Please reproduce the data exactly and omit the pictures.

***** Material shown *****

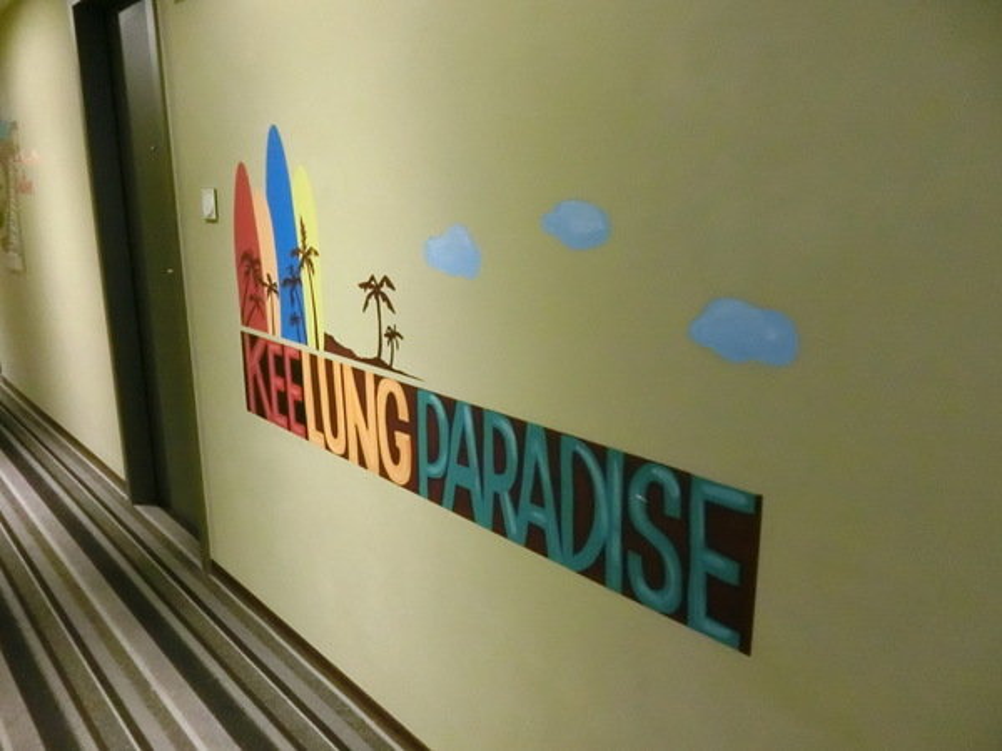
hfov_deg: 69.4
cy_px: 376
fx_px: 724
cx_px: 501
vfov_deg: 54.9
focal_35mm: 25
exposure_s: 1/60
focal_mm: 5.4
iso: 3200
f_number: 2.8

*****

- Answer to this task -
hfov_deg: 69.4
cy_px: 376
fx_px: 724
cx_px: 501
vfov_deg: 54.9
focal_35mm: 25
exposure_s: 1/60
focal_mm: 5.4
iso: 3200
f_number: 2.8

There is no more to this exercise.